Last year, a B.C. court rejected a privacy claim by a patient who alleged a breach of privacy when a dentist forwarded the patient’s charts to the College of Dental Surgeons in Pearlman v. Critchley, 2011 BCSC 1479. The court found that privacy was not engaged: “I cannot find that any potential core element of a right to privacy, which has been broadly defined as the right to be free from unwarranted publicity or to withhold oneself from public scrutiny, are engaged by a dentist forwarding a patient’s file to the dentist’s own regulatory authority….”  The court further held that, “More fundamentally, the College had the statutory right, in discharging its responsibilities to the public to regulate the practice of dentistry in British Columbia, to have a designated person at any time inspect and copy Dr.
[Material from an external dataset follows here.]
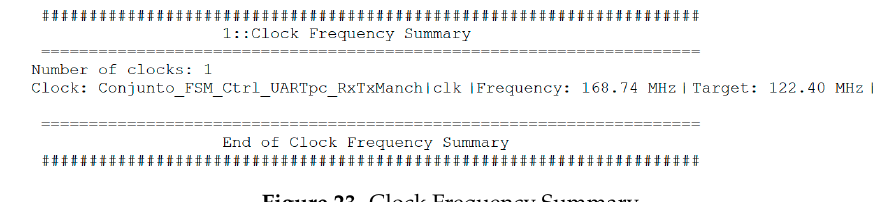
Figure 22. DALI Bridge response time including communication time.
Cofman’s records at any time in relation to any patient….”  Logically, if a professional cannot breach privacy by complying with his regulatory body’s power to regulate, the regulator itself cannot breach privacy by properly carrying out that function.
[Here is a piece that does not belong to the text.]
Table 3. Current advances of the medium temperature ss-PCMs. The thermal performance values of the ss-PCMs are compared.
Similarly, in Bracken v. Vancouver (City) Police Board, 2006 BCSC 189, where a police officer obtained a woman’s address from a Ministry of Human Resources official, the court rejected the woman’s claim of a breach of privacy under the Privacy Act on the basis that the officer was carrying out a duty of investigation under the Police Act, within the meaning of s.2(2)(d) of the Privacy Act.
Statutory authority as an exception to privacy was also considered in Law Society of Manitoba v. Pollock, 2007 MBQB 51, aff’d 2008 MBCA 61. In that case, a private investigator hired by the Law Society of Manitoba tape-recorded a number of conversations with the defendant, who was not authorized to practice law in the province. The defendant sought to exclude the evidence from being used against him by citing section 7 of the Manitoba Privacy Act, which provides that “[n]o evidence obtained by virtue or in consequence of a violation of privacy in respect of which an action may be brought under this Act is admissible in any civil proceedings” (note that no similar provision exists in the B.C. Act). The court found that the evidence was admissible, reasoning as follows:
48 I am not satisfied that Mr. Pollock has shown a violation of his privacy right under [the Manitoba Privacy Act]. The recording of conversations by an individual participating in those conversations may not necessarily be a breach of the provisions of s. 3(b) of the Privacy Act. Furthermore, the Law Society may have a valid defence by showing that it was acting in the public interest pursuant to its statute. If so, under s. 5(c) of the Privacy Act the investigator (who was instructed by the Law Society) was engaged in conduct which was incidental to the exercise of the Law Society’s proper role.
49 For these reasons, I am not ready to find a violation of the Privacy Act or that s. 7 requires its inadmissibility.
While legitimate statutory authority is a complete defence to an action for violation of privacy under the B.C. Act, regulators should take care to ensure that their actions conform to the restrictions set out in their enabling statute. For example, the Health Professions Act authorizes an inspector to inspect the premises and records of a registrant “[d]uring regular business hours”, without a court order (s. 28(1)). However, a court order is required in order to enter a registrant’s home, or to inspect their personal property (s. 29(1)). If a regulator should attempt to exercise one of its powers without first obtaining the necessary authorization, liability may result.
A claim under B.C.’s Privacy Act must be brought within two years of the alleged breach: see s.3(2)(f) of the Limitation Act, RSBC 1996, chapter 266.